▸ What to do:
Check each line of the entries below for the word "Epsilon", and copy out the ones that have it.

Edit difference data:

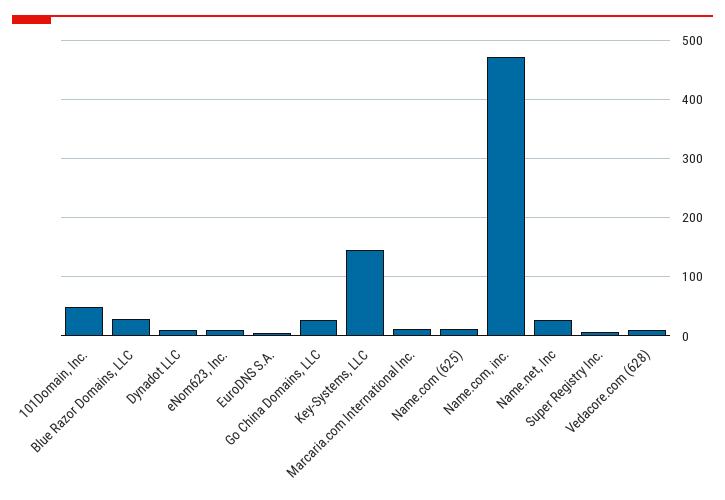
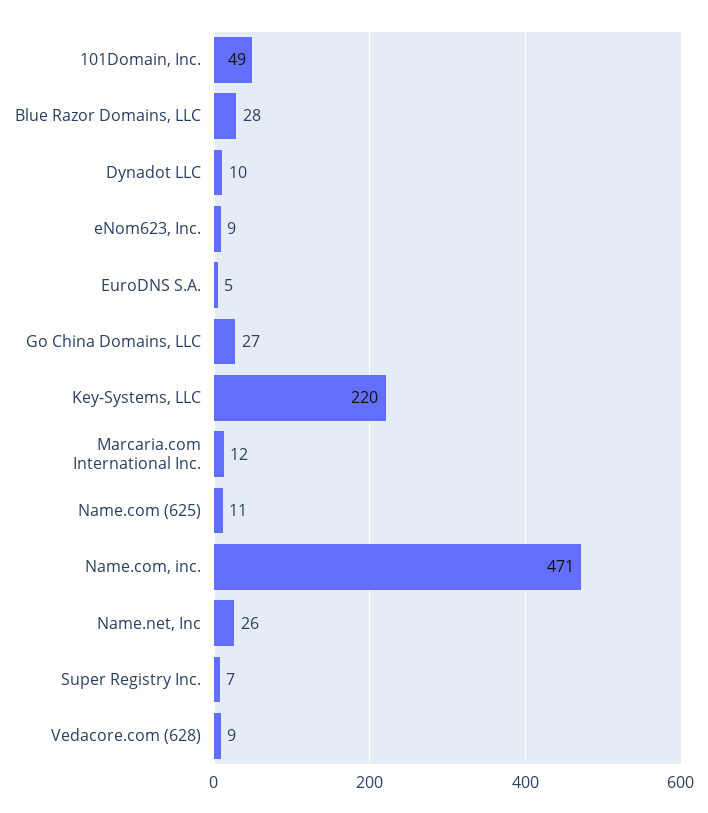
  {
    "101Domain, Inc.": 49,
    "Blue Razor Domains, LLC": 28,
    "Dynadot LLC": 10,
    "eNom623, Inc.": 9,
    "EuroDNS S.A.": 5,
    "Go China Domains, LLC": 27,
-   "Key-Systems, LLC": 140,
+   "Key-Systems, LLC": 220,
    "Marcaria.com International Inc.": 12,
    "Name.com (625)": 11,
    "Name.com, inc.": 471,
    "Name.net, Inc": 26,
    "Super Registry Inc.": 7,
    "Vedacore.com (628)": 9
  }

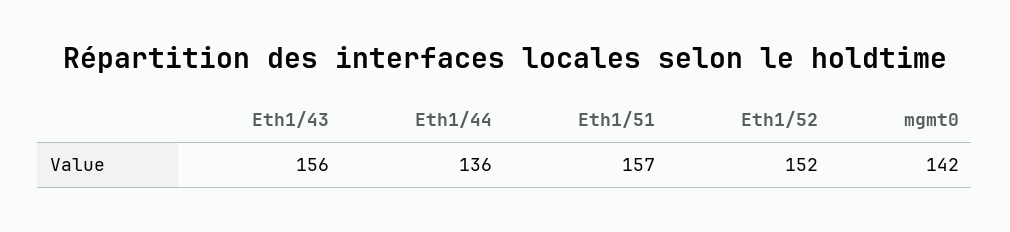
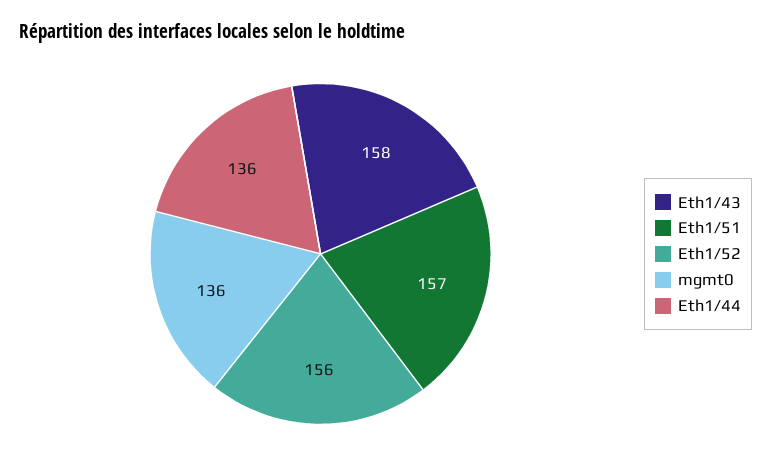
  {
-   "Eth1/43": 156,
+   "Eth1/43": 158,
    "Eth1/44": 136,
    "Eth1/51": 157,
-   "Eth1/52": 152,
+   "Eth1/52": 156,
-   "mgmt0": 142
+   "mgmt0": 136
  }

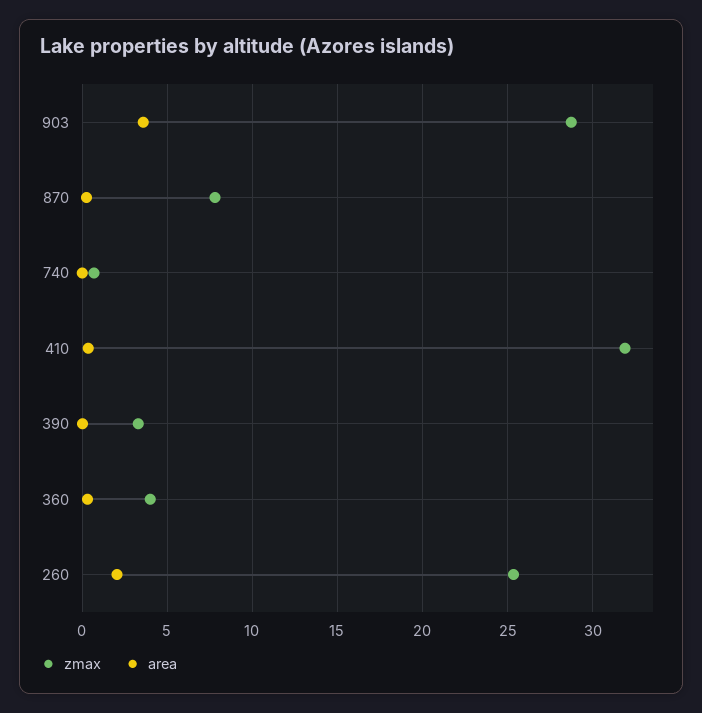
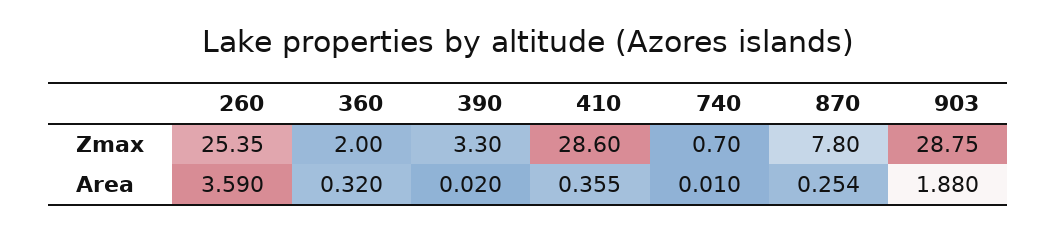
  {
    "zmax": {
      "903": 28.75,
      "870": 7.8,
      "740": 0.7,
-     "410": 32,
+     "410": 28.6,
      "390": 3.3,
-     "360": 4,
+     "360": 2,
      "260": 25.35
    },
    "area": {
-     "903": 3.5,
+     "903": 1.88,
      "870": 0.254,
      "740": 0.01,
      "410": 0.355,
      "390": 0.02,
      "360": 0.32,
-     "260": 2
+     "260": 3.59
    }
  }

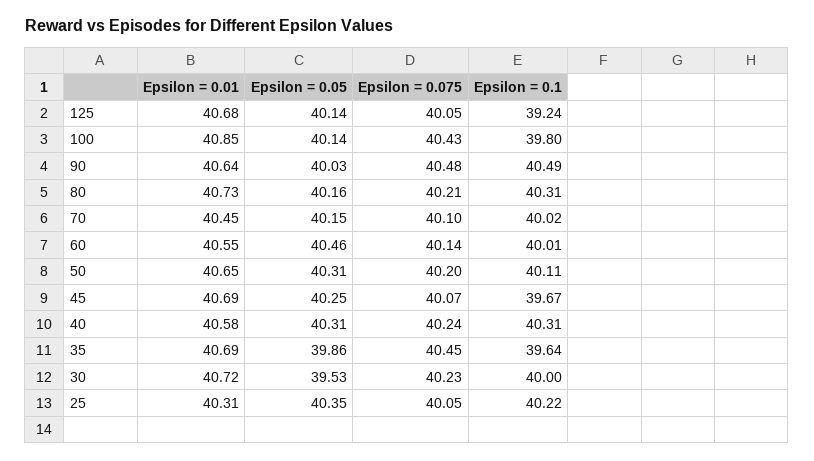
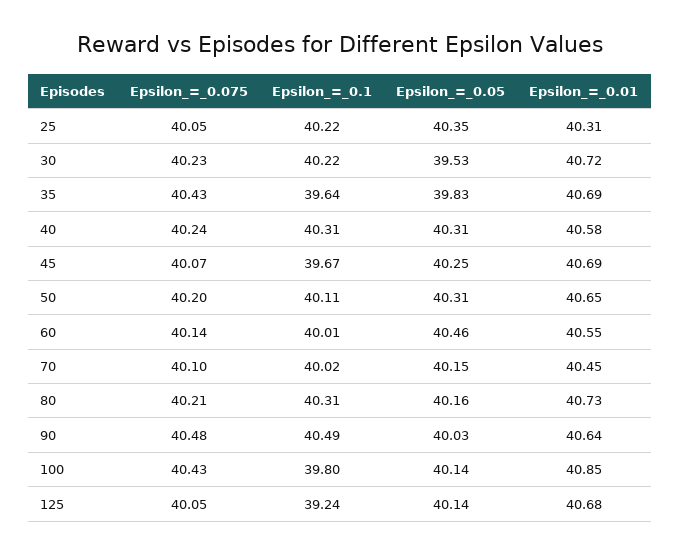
  {
    "Epsilon = 0.01": {
      "125": 40.68,
      "100": 40.85,
      "90": 40.64,
      "80": 40.73,
      "70": 40.45,
      "60": 40.55,
      "50": 40.65,
      "45": 40.69,
      "40": 40.58,
      "35": 40.69,
      "30": 40.72,
      "25": 40.31
    },
    "Epsilon = 0.05": {
      "125": 40.14,
      "100": 40.14,
      "90": 40.03,
      "80": 40.16,
      "70": 40.15,
      "60": 40.46,
      "50": 40.31,
      "45": 40.25,
      "40": 40.31,
-     "35": 39.86,
+     "35": 39.83,
      "30": 39.53,
      "25": 40.35
    },
    "Epsilon = 0.075": {
      "125": 40.05,
      "100": 40.43,
      "90": 40.48,
      "80": 40.21,
      "70": 40.1,
      "60": 40.14,
      "50": 40.2,
      "45": 40.07,
      "40": 40.24,
-     "35": 40.45,
+     "35": 40.43,
      "30": 40.23,
      "25": 40.05
    },
    "Epsilon = 0.1": {
      "125": 39.24,
      "100": 39.8,
      "90": 40.49,
      "80": 40.31,
      "70": 40.02,
      "60": 40.01,
      "50": 40.11,
      "45": 39.67,
      "40": 40.31,
      "35": 39.64,
-     "30": 40,
+     "30": 40.22,
      "25": 40.22
    }
  }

▸ Written response:
    "Epsilon = 0.01": {
    "Epsilon = 0.05": {
    "Epsilon = 0.075": {
    "Epsilon = 0.1": {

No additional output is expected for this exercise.